Q: Can May survive a no confidence vote?
Westmacott: It is hard to predict, but my hunch is that she probably could. She could, I believe, see off a leadership challenge from within the Conservative Party. No one can be sure at the moment whether she could survive a motion of no confidence in Parliament. If she lost one, it would open up the possibility of an early general election. It is one thing to have a prime minister who replaces one without having won an election, but to have one [who is] two removed from an electoral victory creates issues of political legitimacy. But the Conservatives may rally around her, with the support of the Ulster Unionists who make up her working majority, given their fear that an early general election could spell victory for Jeremy Corbyn and the opposition Labour Party.
Q: What would such an outcome mean for the prospects of Brexit?
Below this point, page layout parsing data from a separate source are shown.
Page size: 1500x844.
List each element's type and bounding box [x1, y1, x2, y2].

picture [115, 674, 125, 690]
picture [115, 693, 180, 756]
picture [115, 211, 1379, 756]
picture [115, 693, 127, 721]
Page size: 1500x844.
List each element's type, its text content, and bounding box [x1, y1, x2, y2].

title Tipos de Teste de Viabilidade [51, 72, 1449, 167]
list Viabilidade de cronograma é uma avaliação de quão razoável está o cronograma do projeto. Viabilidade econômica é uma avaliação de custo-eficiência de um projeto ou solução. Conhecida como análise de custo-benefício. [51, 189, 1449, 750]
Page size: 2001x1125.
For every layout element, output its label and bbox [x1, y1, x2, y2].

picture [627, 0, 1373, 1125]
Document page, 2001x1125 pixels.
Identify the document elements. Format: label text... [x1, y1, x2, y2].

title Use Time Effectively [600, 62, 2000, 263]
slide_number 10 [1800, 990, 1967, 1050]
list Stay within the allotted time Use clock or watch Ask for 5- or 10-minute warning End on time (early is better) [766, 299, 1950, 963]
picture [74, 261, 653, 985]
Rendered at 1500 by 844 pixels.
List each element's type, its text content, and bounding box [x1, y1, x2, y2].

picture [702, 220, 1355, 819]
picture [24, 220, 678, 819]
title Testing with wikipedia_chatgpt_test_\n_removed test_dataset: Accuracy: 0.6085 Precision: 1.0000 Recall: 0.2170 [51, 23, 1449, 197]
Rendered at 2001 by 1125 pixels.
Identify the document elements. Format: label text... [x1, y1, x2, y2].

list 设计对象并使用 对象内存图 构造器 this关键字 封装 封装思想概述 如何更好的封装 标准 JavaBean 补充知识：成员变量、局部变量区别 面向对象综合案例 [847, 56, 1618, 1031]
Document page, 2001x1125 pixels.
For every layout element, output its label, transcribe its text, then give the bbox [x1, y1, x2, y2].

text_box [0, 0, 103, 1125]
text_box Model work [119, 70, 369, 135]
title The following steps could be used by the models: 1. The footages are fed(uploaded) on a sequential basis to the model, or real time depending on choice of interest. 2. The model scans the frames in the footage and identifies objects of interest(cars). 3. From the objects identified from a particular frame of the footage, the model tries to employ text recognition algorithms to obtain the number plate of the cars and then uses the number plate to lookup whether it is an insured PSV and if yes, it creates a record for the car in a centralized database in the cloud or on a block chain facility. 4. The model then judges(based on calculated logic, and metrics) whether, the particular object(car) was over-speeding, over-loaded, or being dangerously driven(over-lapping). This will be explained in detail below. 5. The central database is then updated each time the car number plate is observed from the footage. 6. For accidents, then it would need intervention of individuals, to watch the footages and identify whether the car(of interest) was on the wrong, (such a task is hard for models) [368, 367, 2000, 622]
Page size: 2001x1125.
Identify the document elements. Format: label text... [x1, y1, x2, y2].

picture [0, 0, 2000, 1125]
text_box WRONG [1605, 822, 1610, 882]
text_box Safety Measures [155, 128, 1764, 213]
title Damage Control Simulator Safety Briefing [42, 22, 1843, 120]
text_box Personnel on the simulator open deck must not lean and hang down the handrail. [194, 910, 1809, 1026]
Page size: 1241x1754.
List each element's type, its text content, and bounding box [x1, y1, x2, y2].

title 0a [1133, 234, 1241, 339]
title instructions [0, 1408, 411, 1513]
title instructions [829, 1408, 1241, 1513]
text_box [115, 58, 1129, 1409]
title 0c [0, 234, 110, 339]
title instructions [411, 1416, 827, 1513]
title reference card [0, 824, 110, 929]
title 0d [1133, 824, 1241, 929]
Westmacott: If Corbyn became prime minister, we don’t know. Jeremy Corbyn is known to be Euroskeptic, but has been saying that his party should be moving in a direction which is more pragmatic on the European Union. There is a strong majority within his parliamentary party—in other words, among Labour members of Parliament—to have a pragmatic Brexit rather than a hard one. That is true within the Conservative Party as well. In a free vote, there would be an overwhelming majority in favor of a soft Brexit—and a substantial vote in favor of no Brexit at all.
Q: Would the Chequers plan survive a Commons vote?
Westmacott: The next thing that is supposed to happen is the production of a government white paper, reflecting the conclusions of the Chequers document. Trouble is, the Chequers plan might not [survive a Commons vote] in its present form. In many ways the more important thing is whether it would survive scrutiny in Brussels. And the answer to that is probably no. I see the Chequers document as an exercise in trying to bring the Conservative Party together, which lasted twenty-four hours. But it was never likely to be an effective manifesto on behalf of the United Kingdom that was going to make much difference to the negotiations in Brussels.
Q: What are the likely implications of President Trump’s visit to the United Kingdom as it comes amid this turmoil in the May government?
Westmacott: The visit was supposed to be about strengthening the bilateral relationship and Trump’s feelings towards the United Kingdom. It now seems likely to be a review of the NATO summit the day before, a preview of the president’s meeting with [Russian President Vladimir] Putin in St. Petersburg, and an attempt by the UK government to get him to recommit to a quick and favorable post-Brexit free trade agreement between the United States and the United Kingdom. But it will inevitably be affected, if not overshadowed, by the political crisis in which the British government now finds itself embroiled.